Gov. Andrew Cuomo on Tuesday blasted the IRS for coming out new rules that undercut the state’s efforts to mitigate the impact of the federal tax law that capped at $10,000 the amount of state and local taxes that people can deduct on their federal return.
The changes in the 2017 tax law to the state and local tax deductions, referred to as SALT, has been a sore subject for Cuomo. The governor has alleged that the federal government was targeting high-tax, mostly Democrat leaning states with this tax plan change.
New York has sued the federal government over the change. Cuomo also has considered making a workaround to allow people to create charitable funds to pay their taxes, which can then receive a tax credit. However, the IRS issued new rules on Tuesday that prohibit those types of arrangements.
“The IRS should not be used as a political weapon,” he said in a news release. “The regulations promulgated today lack any basis in the law, upend decades of precedent without authorization from Congress, and target programs established by New York and other states to incentivize charitable contributions,” he said in a news release.
Cuomo also pointed out that New York sends $36 billion more to Washington, D.C. than it receives back.
When the SALT cap went into effect, Cuomo claimed that there was going to there was going to be as much as a 25-percent tax hike on residents and cause higher income residents to leave the state.
However, the Empire Center issued a report saying that most New Yorkers paid a lower federal tax bill because of the rate cut and the increase in the child care credit.

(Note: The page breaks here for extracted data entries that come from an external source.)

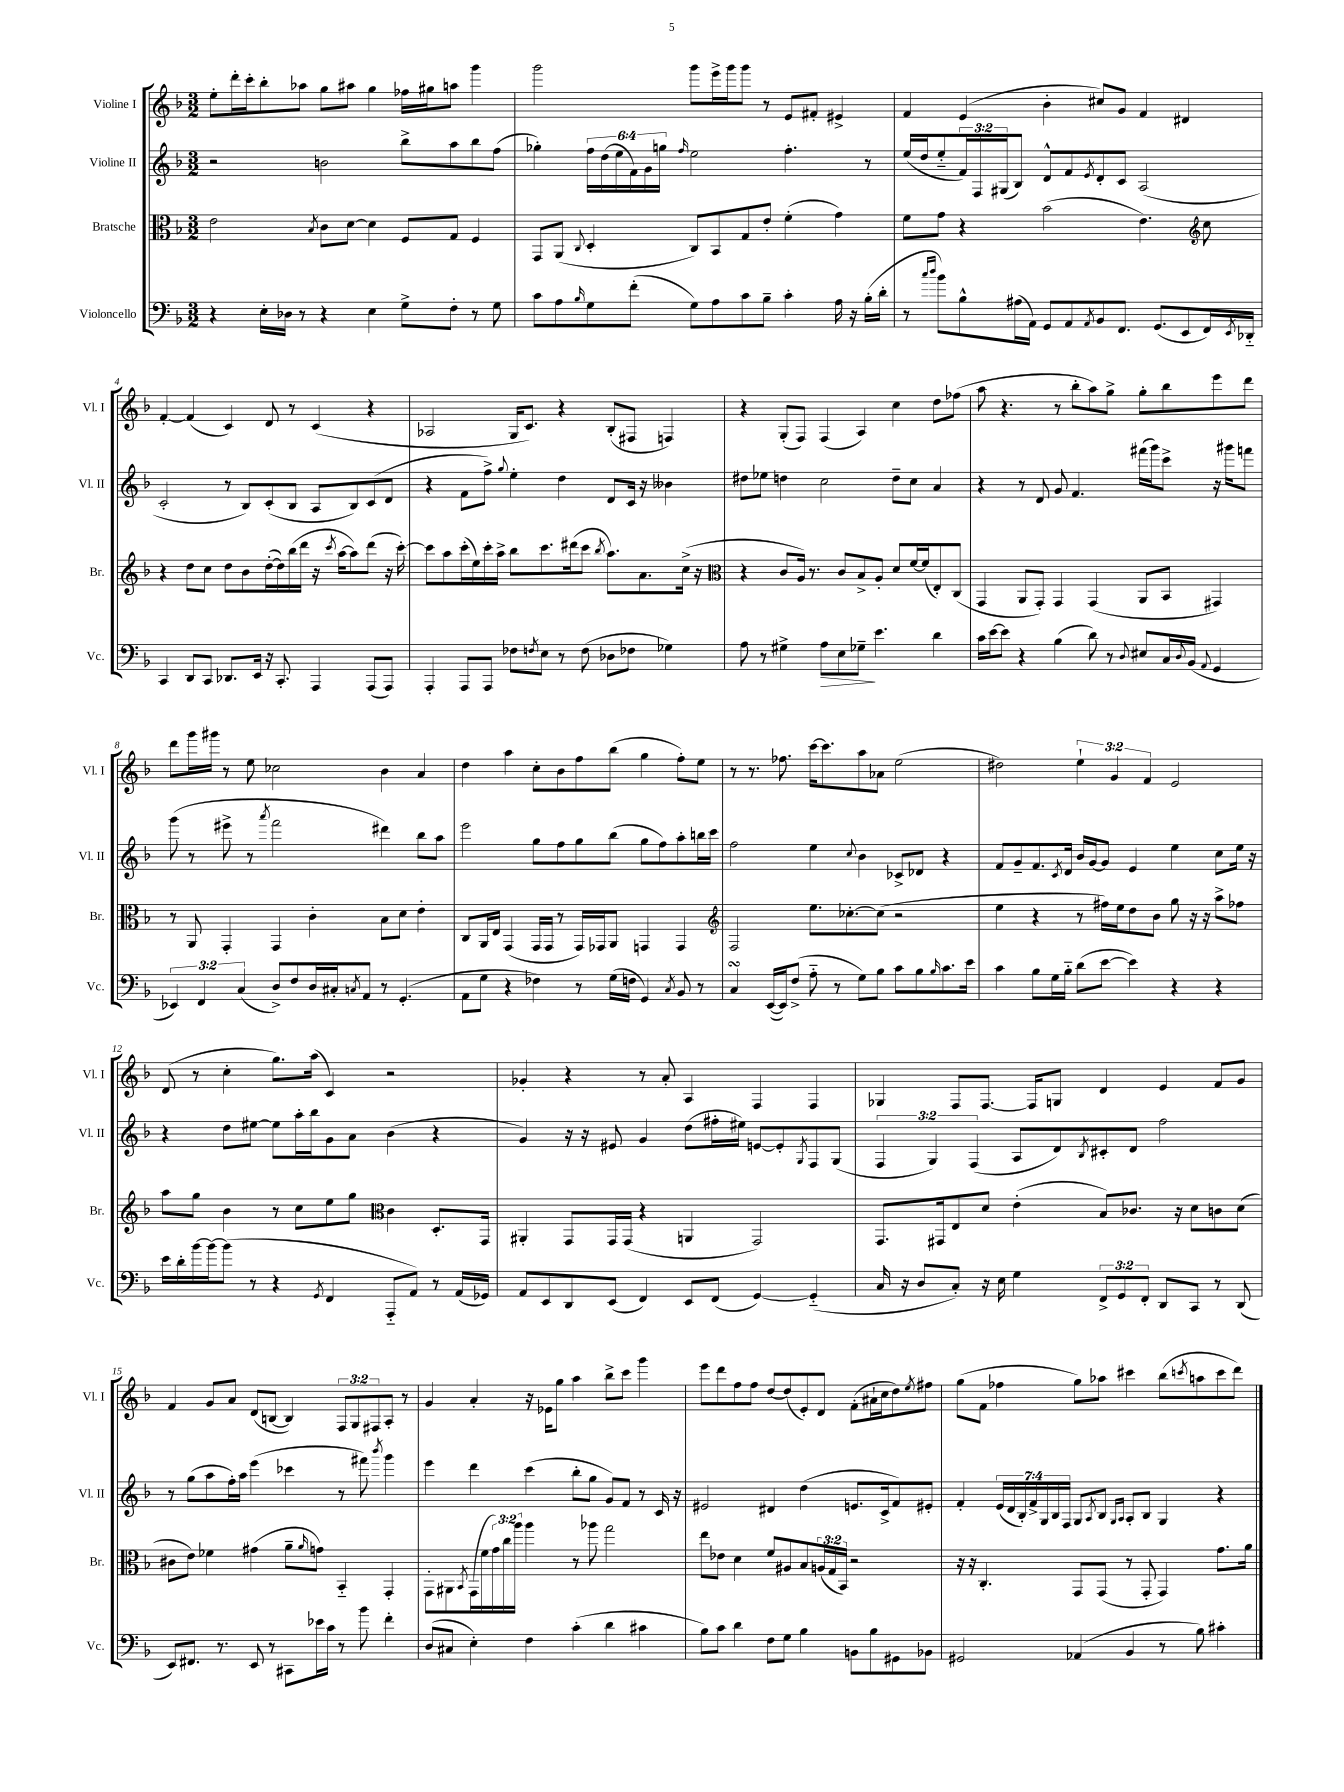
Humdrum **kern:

**kern	**kern	**kern	**kern
*staff4	*staff3	*staff2	*staff1
*clefF4	*clefC3	*clefG2	*clefG2
*k[b-]	*k[b-]	*k[b-]	*k[b-]
*M3/2	*M3/2	*M3/2	*M3/2
4r	2e	2r	8ee'
.	.	.	16ddd'
.	.	.	16ccc'
16E'	.	.	8bb-'
16D-	.	.	.
8r	.	.	8aa-
.	8qB-	.	.
4r	8c	2b	8gg
.	[8d	.	8aa#
4E	4d]	.	4gg
8G^	8F	8bb-^	16ff-
.	.	.	16gg#
8F'	8G	8aa	8aa
8r	4F	8bb-	4ggg
8G	.	(8ff	.
=	=	=	=
8c	8GG	4gg-')	2ggg
8A	(8AA	.	.
16qqB-	8qqC	.	.
8G	4D'	24ff	.
.	.	(24dd	.
.	.	24ee	.
(8f'	.	24f)	.
.	.	24g	.
.	.	24gg	.
.	.	16qqff	.
8G)	8C)	2ee	8ggg
8A	8BB-	.	16eee^
.	.	.	16ggg
8c	8G	.	8ggg
8B-~	8e'	.	8r
4c'	(4f'	4.ff'	8e
.	.	.	8f#'
16A	4g)	.	4e#^
16r	.	.	.
(16B-'	.	8r	.
16d'	.	.	.
=	=	=	=
8r	8f	(16ee	4f
.	.	16dd	.
16qqcc	.	.	.
16qqdd	.	.	.
8b-)	8g	8ee'~	.
8B-^^	4r	24f)	(4e
.	.	24F	.
.	.	(24G#	.
(16A#	.	8B-)	.
16AA)	.	.	.
8GG	(2b-	8d^^	4b-'
8AA	.	8f	.
8qAA	.	8qe	.
8BB-	.	8d'	8cc#)
8.FF	.	8c	8g
.	4.e)	(2A	4f
(8.GG	.	.	.
8EE	.	.	4d#
*	*clefG2	*	*
16FF)	8cc	.	.
8qEE	.	.	.
16DD-'~	.	.	.
=	=	=	=
4CC	4r	2c'	[4f'
8DD	8dd	.	(4f]
8CC	8cc	.	.
8.DD-	8dd	8r	4c)
.	8b-	8B-)	.
16EE	.	.	.
16r	([16dd'	(8c'	8d
8.CC'	16dd])	.	.
.	(16bb-	8B-	8r
.	16ddd	.	.
4AAA	16r	8A	(4c
.	8qccc	.	.
.	[16aa	.	.
.	8aa])	8B-)	.
(8AAA	(8ddd	(8c	4r
8AAA)	16r	8d	.
.	[16ccc')	.	.
=	=	=	=
4AAA'	8ccc]	4r	2A-
.	8aa	.	.
8AAA	(16ccc'	8f	.
.	16ee)	.	.
8AAA	16ccc'	8ff^)	.
.	16aa^	.	.
.	.	8qqgg	.
8F-	8bb-	4ee'	16G
.	.	.	8.c)
8qF	.	.	.
8E	8.ccc	.	.
8r	.	4dd	4r
.	(16ddd#	.	.
(8F	8ccc	.	.
.	8qbb-	.	.
8D-	8.aa)	8d	(8B-'
8F-	.	16c	8F#
.	8.a	16r	.
4G-)	.	4b--	4F)
.	(16cc^	.	.
.	16r	.	.
=	=	=	=
*	*clefC3	*	*
8A	4r	8dd#	4r
8r	.	8ee-	.
4G#^	8c	4dd	(8G'
.	16A)	.	8F)
.	8.r	.	.
8A	.	2cc	(4F
8E	8c	.	.
8G-~	8B-^	.	4A)
4.e	8A'	.	.
.	8d	8dd~	4cc
.	[16f	8cc	.
.	(16f]	.	.
4d	8E')	4a	8dd
.	(8C	.	(8ff-
=	=	=	=
16c	4GG	4r	8aa
[16e	.	.	.
8e]	.	.	4.r
4r	8AA	8r	.
.	8GG')	8d	.
(4B-	4GG	8g	8r
.	.	4.f	8bb-'
8d)	(4GG	.	8aa)
8r	.	.	8gg^
8qqD	.	.	.
8E#	8AA	(16fff#	8gg'
.	.	16ggg)	.
16C	8BB-	8ccc^	8bb-
8qqD	.	.	.
(16BB-	.	.	.
8qqAA	.	.	.
4GG	4GG#)	16r	8eee
.	.	16ggg#	.
.	.	8fff	8ddd
=	=	=	=
6EE-)	8r	(8ggg	8ddd
.	8AA	8r	16ggg
6FF	.	.	.
.	.	.	16ggg#
.	4GG'	8eee#^	8r
(6C	.	.	.
.	.	8r	8ee
.	.	8qaaa	.
8D^)	4GG	2fff	2cc-
8F	.	.	.
16D	4c'	.	.
16C#'	.	.	.
8qC	.	.	.
8AA	.	.	.
8r	8B-	4ddd#)	4b-
(4.GG'	8d	.	.
.	4e'	8bb-	4a
.	.	8aa	.
=	=	=	=
8AA	8C	2eee	4dd
8G	16AA	.	.
.	16E	.	.
4r	(4GG	.	4aa
4F-)	16GG	8gg	8cc'
.	16GG	.	.
.	8r	8ff	8b-
8r	16GG)	8gg	8ff
.	16GG-	.	.
(16G	8AA	(8bb-	(8bb-
16F	.	.	.
4GG)	4GG	8gg	4gg
.	.	8ff)	.
8qC	.	.	.
8BB-	4GG	8aa'	8ff')
8r	.	16bb	8ee
.	.	16ccc	.
=	=	=	=
*	*clefG2	*	*
4C	2F	2ff	8r
.	.	.	8.r
([16EE	.	.	.
16EE])	.	.	8.ff-
(8F^	.	.	.
8A'~	8.ee	4ee	[16ccc
.	.	.	8.ccc]
8r	.	.	.
.	[8.cc-'	.	.
.	.	8qqcc	.
8G)	.	4b-	8aa
8B-	(8cc-]	.	8a-
8c	2r	8c-^	(2ee
8B-	.	8d-	.
16qqB-	.	.	.
8.c	.	4r	.
16e	.	.	.
=	=	=	=
4c	4ee	8f	2dd#)
.	.	8g~	.
8B-	4r	8.f	.
16G	.	.	.
.	.	8qc	.
16B-'~	.	16d	.
(8d	8r	16b-	6ee`
.	.	[16g	.
[8e	16ff#)	8g]	.
.	.	.	6g
.	16ee	.	.
4e])	8dd	4e	.
.	.	.	6f
.	8b-	.	.
4r	8gg	4ee	2e
.	16r	.	.
.	16r	.	.
4r	8aa^	8cc	.
.	8ff-	16ee	.
.	.	16r	.
=	=	=	=
16e	8aa	4r	(8d
16d'	.	.	.
[16b-	8gg	.	8r
16b-_	.	.	.
(8b-]	4b-	8dd	4cc'
8r	.	[8ee#	.
4r	8r	8ee#]	8.gg)
.	8cc	16aa'	.
.	.	16bb-	(16aa
8qGG	.	.	.
4FF	8ee	8g	4c)
.	8gg	8a	.
*	*clefC3	*	*
8AAA'~	4c	(4b-	2r
8AA)	.	.	.
8r	8.D'	4r	.
(16AA	.	.	.
16GG-)	16GG	.	.
=	=	=	=
8AA	4AA#'	4g)	4g-'
8EE	.	.	.
8DD	8GG	16r	4r
.	.	16r	.
(8EE	16GG	8e#	.
.	(16GG	.	.
4FF)	4r	4g	8r
.	.	.	8a'
8EE	4AA	(8dd	4A
(8FF	.	16ff#'	.
.	.	16ee#)	.
[4GG)	2GG)	[8e	4F
.	.	8e']	.
.	.	8qG	.
(4GG'~]	.	8F	4F
.	.	(8G	.
=	=	=	=
16C	8.GG	6F	4G-
16r	.	.	.
8D	.	.	.
.	.	6G)	.
.	16GG#	.	.
8C')	8E	.	8F
.	.	(6F	.
16r	8d	.	[8.F
16E	.	.	.
4G	(4e'	8A	.
.	.	.	16F]
.	.	8d)	8G
.	.	8qB-	.
12FF^	8B-)	8c#'	4d
12GG	.	.	.
.	8.c-	8d	.
12FF'	.	.	.
8DD	.	2ff	4e
.	16r	.	.
8CC	8d	.	.
8r	8c	.	8f
(8DD	(8d	.	8g
=	=	=	=
8EE)	8c#	8r	4f
8.FF#	8e)	(8gg	.
.	4f-	8aa	8g
8.r	.	.	.
.	.	16ff')	8a
.	.	16aa	.
8EE	(4g#	(4eee	(8d
8r	.	.	[8B
8CC#	8a~	4ccc-	4B])
.	16qqa	.	.
16e-	8g)	.	.
16c	.	.	.
8r	4BB-'~	8r	12F
.	.	.	12G
8b-	.	8fff#)	.
.	.	.	12F#
.	.	8qbbb-	.
4f'	4GG'	4ggg	8A'
.	.	.	8r
=	=	=	=
(8D	8GG'	4eee	4g
8C#	8AA#	.	.
.	8qBB-	.	.
4E')	(16GG	4ddd	4a'
.	16f	.	.
.	24g)	.	.
.	24cc	.	.
.	24aa	.	.
4F	4aa	(4ccc	16r
.	.	.	16e-
.	.	.	8gg
(4c'	8r	8bb-'	4aa
.	8aa-	8gg	.
4d	2gg	8g)	8bb-^
.	.	8f	8ccc
4c#	.	8r	4ggg
.	.	16c	.
.	.	16r	.
=	=	=	=
8B-)	8ee	2e#	8eee
8c	8e-	.	8ddd
4d	4d	.	8ff
.	.	.	8ff
8F	8f	4d#	[8dd
8G	8A#	.	(8dd]
4B-	8B-	(4dd	8e')
.	(24A	.	8d
.	24G	.	.
.	24BB-)	.	.
8BB	2r	8.e	(8f'
8B-	.	.	16a#`
.	.	16c^	16cc
8GG#	.	8f)	8dd)
.	.	.	8qee
8BB-	.	8e#'	8ff#
=	=	=	=
2GG#	16r	4f'	(8gg
.	16r	.	.
.	4.C'	.	8f
.	.	(28e	4ff-
.	.	28d	.
.	.	28B-')	.
.	.	28f^	.
.	.	28G	.
.	.	28B-	.
.	.	28F	.
(4AA-	8GG	8G	8gg)
.	.	8qA	.
.	(8GG	8B-	8aa-
.	.	16qqG	.
.	.	16qqA	.
4BB-	8r	8A'	4ccc#
.	8GG'	8B-	.
8r	4GG)	4G	(8bb-
.	.	.	8qccc
8B-)	.	.	8aa
4c#'	8.g	4r	8ccc
.	.	.	8ddd)
.	16a	.	.
==	==	==	==
*-	*-	*-	*-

Most of the impact was to the top 1% of income earners, who generate 40% of the state’s tax revenue.
Cuomo continues to blame the federal government for the fact that New York has high taxes, which is under state lawmakers’ control.
I also have an issue with him saying that the IRS should not be used as a political weapon. During the Obama administration, conservative groups claimed that their organizations were targeted for unfair scrutiny by the IRS.